- Infrastructure builder and materials producer Granite Construction saw its profits and revenue sink in the third quarter as it works through less profitable projects, but this work is almost complete, the company’s president said in a Q3 earnings call Thursday.
- The Watsonville, California-based contractor posted revenue of $1.01 billion, down 4.7% from last year. That still beat analysts’ expectations by $26.34 million, according to SeekingAlpha, as did its non-GAAP earnings per share of $1.41, which beat by $0.47. The company’s gross profits in Q3 stood at $120 million, up less than a percentage point from the year-ago period.

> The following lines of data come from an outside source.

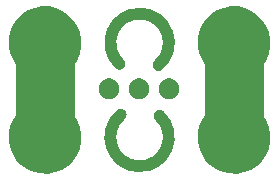
<source format=gbs>
%TF.GenerationSoftware,KiCad,Pcbnew,4.0.7-e2-6376~58~ubuntu16.04.1*%
%TF.CreationDate,2017-10-07T15:22:47-07:00*%
%TF.ProjectId,2x3-Servo-Header,3278332D536572766F2D486561646572,v1.2*%
%TF.FileFunction,Soldermask,Bot*%
%FSLAX46Y46*%
G04 Gerber Fmt 4.6, Leading zero omitted, Abs format (unit mm)*
G04 Created by KiCad (PCBNEW 4.0.7-e2-6376~58~ubuntu16.04.1) date Sat Oct  7 15:22:47 2017*
%MOMM*%
%LPD*%
G01*
G04 APERTURE LIST*
%ADD10C,0.350000*%
%ADD11C,1.000000*%
%ADD12C,5.000000*%
G04 APERTURE END LIST*
D10*
D11*
X36419205Y-31028631D02*
G75*
G03X33124400Y-30934800I-1594805J1893831D01*
G01*
D12*
X26824400Y-37634800D02*
X26824400Y-28634800D01*
X42824400Y-37634800D02*
X42824400Y-28634800D01*
D11*
X33224400Y-35234800D02*
G75*
G03X36519205Y-35328631I1594805J-1893831D01*
G01*
D10*
G36*
X27147510Y-34060647D02*
X27738455Y-34181951D01*
X28294598Y-34415732D01*
X28794734Y-34753078D01*
X29219821Y-35181143D01*
X29553666Y-35683621D01*
X29783556Y-36241376D01*
X29900664Y-36832814D01*
X29900664Y-36832824D01*
X29900731Y-36833163D01*
X29891110Y-37522216D01*
X29891033Y-37522554D01*
X29891033Y-37522562D01*
X29757457Y-38110501D01*
X29512085Y-38661616D01*
X29164337Y-39154578D01*
X28727462Y-39570609D01*
X28218100Y-39893861D01*
X27655654Y-40112019D01*
X27061547Y-40216776D01*
X26458403Y-40204142D01*
X25869200Y-40074597D01*
X25316382Y-39833077D01*
X24821007Y-39488782D01*
X24401937Y-39054823D01*
X24075138Y-38547730D01*
X23853056Y-37986814D01*
X23744155Y-37393458D01*
X23752577Y-36790241D01*
X23878006Y-36200147D01*
X24115659Y-35645658D01*
X24456491Y-35147888D01*
X24887512Y-34725800D01*
X25392313Y-34395468D01*
X25951659Y-34169477D01*
X26544245Y-34056436D01*
X27147510Y-34060647D01*
X27147510Y-34060647D01*
G37*
G36*
X43147510Y-34060647D02*
X43738455Y-34181951D01*
X44294598Y-34415732D01*
X44794734Y-34753078D01*
X45219821Y-35181143D01*
X45553666Y-35683621D01*
X45783556Y-36241376D01*
X45900664Y-36832814D01*
X45900664Y-36832824D01*
X45900731Y-36833163D01*
X45891110Y-37522216D01*
X45891033Y-37522554D01*
X45891033Y-37522562D01*
X45757457Y-38110501D01*
X45512085Y-38661616D01*
X45164337Y-39154578D01*
X44727462Y-39570609D01*
X44218100Y-39893861D01*
X43655654Y-40112019D01*
X43061547Y-40216776D01*
X42458403Y-40204142D01*
X41869200Y-40074597D01*
X41316382Y-39833077D01*
X40821007Y-39488782D01*
X40401937Y-39054823D01*
X40075138Y-38547730D01*
X39853056Y-37986814D01*
X39744155Y-37393458D01*
X39752577Y-36790241D01*
X39878006Y-36200147D01*
X40115659Y-35645658D01*
X40456491Y-35147888D01*
X40887512Y-34725800D01*
X41392313Y-34395468D01*
X41951659Y-34169477D01*
X42544245Y-34056436D01*
X43147510Y-34060647D01*
X43147510Y-34060647D01*
G37*
G36*
X32316435Y-32159182D02*
X32484750Y-32193733D01*
X32643162Y-32260323D01*
X32785616Y-32356409D01*
X32906694Y-32478335D01*
X33001781Y-32621454D01*
X33067263Y-32780324D01*
X33100569Y-32948535D01*
X33100638Y-32948884D01*
X33097897Y-33145148D01*
X33097820Y-33145486D01*
X33097820Y-33145495D01*
X33059829Y-33312713D01*
X32989940Y-33469685D01*
X32890890Y-33610098D01*
X32766453Y-33728597D01*
X32621370Y-33820670D01*
X32461169Y-33882808D01*
X32291948Y-33912647D01*
X32120151Y-33909047D01*
X31952328Y-33872150D01*
X31794866Y-33803356D01*
X31653770Y-33705292D01*
X31534405Y-33581686D01*
X31441322Y-33437249D01*
X31378064Y-33277478D01*
X31347047Y-33108476D01*
X31349445Y-32936659D01*
X31385172Y-32768580D01*
X31452862Y-32610645D01*
X31549943Y-32468863D01*
X31672711Y-32348639D01*
X31816496Y-32254550D01*
X31975816Y-32190179D01*
X32144601Y-32157983D01*
X32316435Y-32159182D01*
X32316435Y-32159182D01*
G37*
G36*
X34856435Y-32159182D02*
X35024750Y-32193733D01*
X35183162Y-32260323D01*
X35325616Y-32356409D01*
X35446694Y-32478335D01*
X35541781Y-32621454D01*
X35607263Y-32780324D01*
X35640569Y-32948535D01*
X35640638Y-32948884D01*
X35637897Y-33145148D01*
X35637820Y-33145486D01*
X35637820Y-33145495D01*
X35599829Y-33312713D01*
X35529940Y-33469685D01*
X35430890Y-33610098D01*
X35306453Y-33728597D01*
X35161370Y-33820670D01*
X35001169Y-33882808D01*
X34831948Y-33912647D01*
X34660151Y-33909047D01*
X34492328Y-33872150D01*
X34334866Y-33803356D01*
X34193770Y-33705292D01*
X34074405Y-33581686D01*
X33981322Y-33437249D01*
X33918064Y-33277478D01*
X33887047Y-33108476D01*
X33889445Y-32936659D01*
X33925172Y-32768580D01*
X33992862Y-32610645D01*
X34089943Y-32468863D01*
X34212711Y-32348639D01*
X34356496Y-32254550D01*
X34515816Y-32190179D01*
X34684601Y-32157983D01*
X34856435Y-32159182D01*
X34856435Y-32159182D01*
G37*
G36*
X37396435Y-32159182D02*
X37564750Y-32193733D01*
X37723162Y-32260323D01*
X37865616Y-32356409D01*
X37986694Y-32478335D01*
X38081781Y-32621454D01*
X38147263Y-32780324D01*
X38180569Y-32948535D01*
X38180638Y-32948884D01*
X38177897Y-33145148D01*
X38177820Y-33145486D01*
X38177820Y-33145495D01*
X38139829Y-33312713D01*
X38069940Y-33469685D01*
X37970890Y-33610098D01*
X37846453Y-33728597D01*
X37701370Y-33820670D01*
X37541169Y-33882808D01*
X37371948Y-33912647D01*
X37200151Y-33909047D01*
X37032328Y-33872150D01*
X36874866Y-33803356D01*
X36733770Y-33705292D01*
X36614405Y-33581686D01*
X36521322Y-33437249D01*
X36458064Y-33277478D01*
X36427047Y-33108476D01*
X36429445Y-32936659D01*
X36465172Y-32768580D01*
X36532862Y-32610645D01*
X36629943Y-32468863D01*
X36752711Y-32348639D01*
X36896496Y-32254550D01*
X37055816Y-32190179D01*
X37224601Y-32157983D01*
X37396435Y-32159182D01*
X37396435Y-32159182D01*
G37*
G36*
X27147510Y-26060647D02*
X27738455Y-26181951D01*
X28294598Y-26415732D01*
X28794734Y-26753078D01*
X29219821Y-27181143D01*
X29553666Y-27683621D01*
X29783556Y-28241376D01*
X29900664Y-28832814D01*
X29900664Y-28832824D01*
X29900731Y-28833163D01*
X29891110Y-29522216D01*
X29891033Y-29522554D01*
X29891033Y-29522562D01*
X29757457Y-30110501D01*
X29512085Y-30661616D01*
X29164337Y-31154578D01*
X28727462Y-31570609D01*
X28218100Y-31893861D01*
X27655654Y-32112019D01*
X27061547Y-32216776D01*
X26458403Y-32204142D01*
X25869200Y-32074597D01*
X25316382Y-31833077D01*
X24821007Y-31488782D01*
X24401937Y-31054823D01*
X24075138Y-30547730D01*
X23853056Y-29986814D01*
X23744155Y-29393458D01*
X23752577Y-28790241D01*
X23878006Y-28200147D01*
X24115659Y-27645658D01*
X24456491Y-27147888D01*
X24887512Y-26725800D01*
X25392313Y-26395468D01*
X25951659Y-26169477D01*
X26544245Y-26056436D01*
X27147510Y-26060647D01*
X27147510Y-26060647D01*
G37*
G36*
X43147510Y-26060647D02*
X43738455Y-26181951D01*
X44294598Y-26415732D01*
X44794734Y-26753078D01*
X45219821Y-27181143D01*
X45553666Y-27683621D01*
X45783556Y-28241376D01*
X45900664Y-28832814D01*
X45900664Y-28832824D01*
X45900731Y-28833163D01*
X45891110Y-29522216D01*
X45891033Y-29522554D01*
X45891033Y-29522562D01*
X45757457Y-30110501D01*
X45512085Y-30661616D01*
X45164337Y-31154578D01*
X44727462Y-31570609D01*
X44218100Y-31893861D01*
X43655654Y-32112019D01*
X43061547Y-32216776D01*
X42458403Y-32204142D01*
X41869200Y-32074597D01*
X41316382Y-31833077D01*
X40821007Y-31488782D01*
X40401937Y-31054823D01*
X40075138Y-30547730D01*
X39853056Y-29986814D01*
X39744155Y-29393458D01*
X39752577Y-28790241D01*
X39878006Y-28200147D01*
X40115659Y-27645658D01*
X40456491Y-27147888D01*
X40887512Y-26725800D01*
X41392313Y-26395468D01*
X41951659Y-26169477D01*
X42544245Y-26056436D01*
X43147510Y-26060647D01*
X43147510Y-26060647D01*
G37*
M02*

</source>
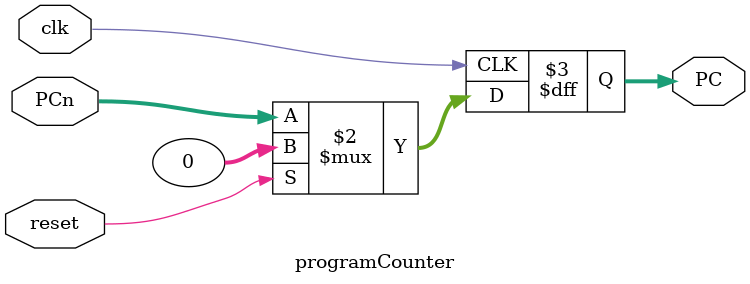
<source format=v>
module programCounter(
    input clk,
    input reset,
    input [31:0]PCn,
    output [31:0]PC);
    always @(posedge clk) begin
        PC = reset ? 0 : PCn;
        end
endmodule
</source>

- The company’s backlog, which it calls committed and awarded projects, stands at $4.1 billion. That’s down 3.2% from last quarter in what is traditionally its busiest time of the year, and is 5.8% lower year over year. President and CEO Kyle Larkin said this reflects Granite’s efforts to de-risk its portfolio and turn to smaller and potentially more profitable projects, and added, “We feel really good about the CAP we have today.”

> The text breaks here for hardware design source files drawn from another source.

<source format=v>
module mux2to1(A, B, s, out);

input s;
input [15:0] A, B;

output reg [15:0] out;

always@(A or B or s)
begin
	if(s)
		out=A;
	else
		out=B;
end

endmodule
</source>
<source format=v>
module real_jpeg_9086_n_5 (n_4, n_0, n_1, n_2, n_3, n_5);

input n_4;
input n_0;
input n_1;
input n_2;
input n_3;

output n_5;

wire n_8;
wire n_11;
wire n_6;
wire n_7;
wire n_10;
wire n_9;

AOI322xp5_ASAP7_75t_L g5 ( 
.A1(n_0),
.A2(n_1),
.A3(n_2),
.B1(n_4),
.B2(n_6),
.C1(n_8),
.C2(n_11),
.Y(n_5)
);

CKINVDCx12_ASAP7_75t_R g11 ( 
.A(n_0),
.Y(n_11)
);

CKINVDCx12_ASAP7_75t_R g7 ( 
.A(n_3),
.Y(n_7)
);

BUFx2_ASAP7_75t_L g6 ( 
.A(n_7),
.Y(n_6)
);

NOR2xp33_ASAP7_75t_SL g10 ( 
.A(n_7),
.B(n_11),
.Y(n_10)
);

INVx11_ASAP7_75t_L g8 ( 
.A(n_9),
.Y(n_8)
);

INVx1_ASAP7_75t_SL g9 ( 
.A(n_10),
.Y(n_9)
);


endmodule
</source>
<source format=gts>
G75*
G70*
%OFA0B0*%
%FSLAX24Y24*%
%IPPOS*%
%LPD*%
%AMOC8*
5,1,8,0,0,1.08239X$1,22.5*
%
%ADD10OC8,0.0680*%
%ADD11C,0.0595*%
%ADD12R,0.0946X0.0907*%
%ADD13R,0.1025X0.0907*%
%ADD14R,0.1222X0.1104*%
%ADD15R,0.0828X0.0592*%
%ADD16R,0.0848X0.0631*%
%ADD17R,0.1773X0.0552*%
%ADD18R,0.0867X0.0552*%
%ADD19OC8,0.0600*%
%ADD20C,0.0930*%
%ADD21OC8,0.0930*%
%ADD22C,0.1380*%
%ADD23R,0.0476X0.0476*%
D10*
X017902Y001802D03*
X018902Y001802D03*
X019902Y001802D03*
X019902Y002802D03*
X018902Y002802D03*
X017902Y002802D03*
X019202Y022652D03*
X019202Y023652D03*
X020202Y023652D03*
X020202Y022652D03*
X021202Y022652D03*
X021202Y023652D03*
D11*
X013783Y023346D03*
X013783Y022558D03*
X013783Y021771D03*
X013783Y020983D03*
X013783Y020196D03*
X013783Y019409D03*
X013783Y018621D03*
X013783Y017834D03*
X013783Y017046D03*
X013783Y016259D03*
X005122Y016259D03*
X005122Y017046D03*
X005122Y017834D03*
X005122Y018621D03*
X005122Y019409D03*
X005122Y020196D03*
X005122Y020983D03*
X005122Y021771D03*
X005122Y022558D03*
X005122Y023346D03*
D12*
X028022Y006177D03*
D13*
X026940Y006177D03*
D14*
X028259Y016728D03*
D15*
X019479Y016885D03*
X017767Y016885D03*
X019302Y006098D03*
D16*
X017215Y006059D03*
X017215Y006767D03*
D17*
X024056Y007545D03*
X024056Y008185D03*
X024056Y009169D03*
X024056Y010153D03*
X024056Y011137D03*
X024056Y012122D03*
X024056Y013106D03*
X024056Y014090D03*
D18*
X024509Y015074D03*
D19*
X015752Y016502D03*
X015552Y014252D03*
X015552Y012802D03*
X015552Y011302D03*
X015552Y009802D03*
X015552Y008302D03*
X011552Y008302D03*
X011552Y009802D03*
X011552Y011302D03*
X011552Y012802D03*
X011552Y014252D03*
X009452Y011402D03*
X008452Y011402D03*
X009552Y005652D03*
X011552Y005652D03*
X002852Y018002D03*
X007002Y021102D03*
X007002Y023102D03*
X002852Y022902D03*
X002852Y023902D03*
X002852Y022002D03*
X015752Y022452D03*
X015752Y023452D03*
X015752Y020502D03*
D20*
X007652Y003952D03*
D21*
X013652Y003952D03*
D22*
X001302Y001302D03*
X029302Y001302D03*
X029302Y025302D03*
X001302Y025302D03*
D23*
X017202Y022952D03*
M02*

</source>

Granite has made progress in eliminating its group of less profitable projects, as it executes its strategy to move away from sprawling design-build contracts toward simpler projects in its target markets of California, Utah and Arizona. Unfortunately, challenges and delays on one East Coast project in particular, which represents more than half of the remaining old risk work, lowered the company’s results this quarter, according to Larkin.
However, the CEO said he expects to wrap these less profitable projects by early 2023.
“We cannot finish this work soon enough. I’m excited to see that the end is in sight for the challenging [old risk portfolio],” Larkin said. “Outside of the ORP, I’m pleased with the progress across the company…Granite is better positioned to take advantage of the opportunities ahead of us than the company has been in many years.”
The company’s long-term debt fell to $286.9 million, down from $331.2 million a year ago.
The strategic shifts are part of an ongoing effort to put the company back on track after financial missteps. Since an accounting scandal in its heavy civil group in 2019, Granite has had to restate three years of its financial results. In August, it agreed to pay the Securities and Exchange Commission $12 million to settle charges related to financial reporting fraud.
Granite planned to sell off its water resources and mineral services businesses, but reversed course in September after market conditions worsened. In the call, Larkin said that both businesses have been performing well and look set to continue, and the company intends to invest in them.
Moving forward, Granite plans to invest in automation, materials reserves and other strategic assets, Chief Financial Officer Lisa Curtis said on the call. The company is focused on its vertically integrated businesses and its materials operations.
Funding from the Infrastructure Investment and Jobs Act is taking longer to turn into lettings than originally anticipated, according to Larkin, but he does expect the law to translate into new business starting in 2023.
“State DOTs are still working through the process of prioritizing and advertising the projects. We expect a ramp-up of opportunities over a period of several years, similar to what we experienced in California when SB1 was first passed,” Larkin said. “We hope to see more meaningful impact on project opportunities over the next six to nine months.”
The company adjusted its 202 guidance slightly, raising its anticipated revenue to a range of $3.2 billion to $3.3 billion from a consensus of $3.05 billion, and increasing its adjusted EBITDA margin guidance for the year to 6%-7% from 5.5%-6.5% last quarter. It also expects an EBITDA of at least 8% by mid-year 2023.
Granite stock prices rose Thursday to $31.51 as of mid-afternoon, up from $28.08 at market close Wednesday.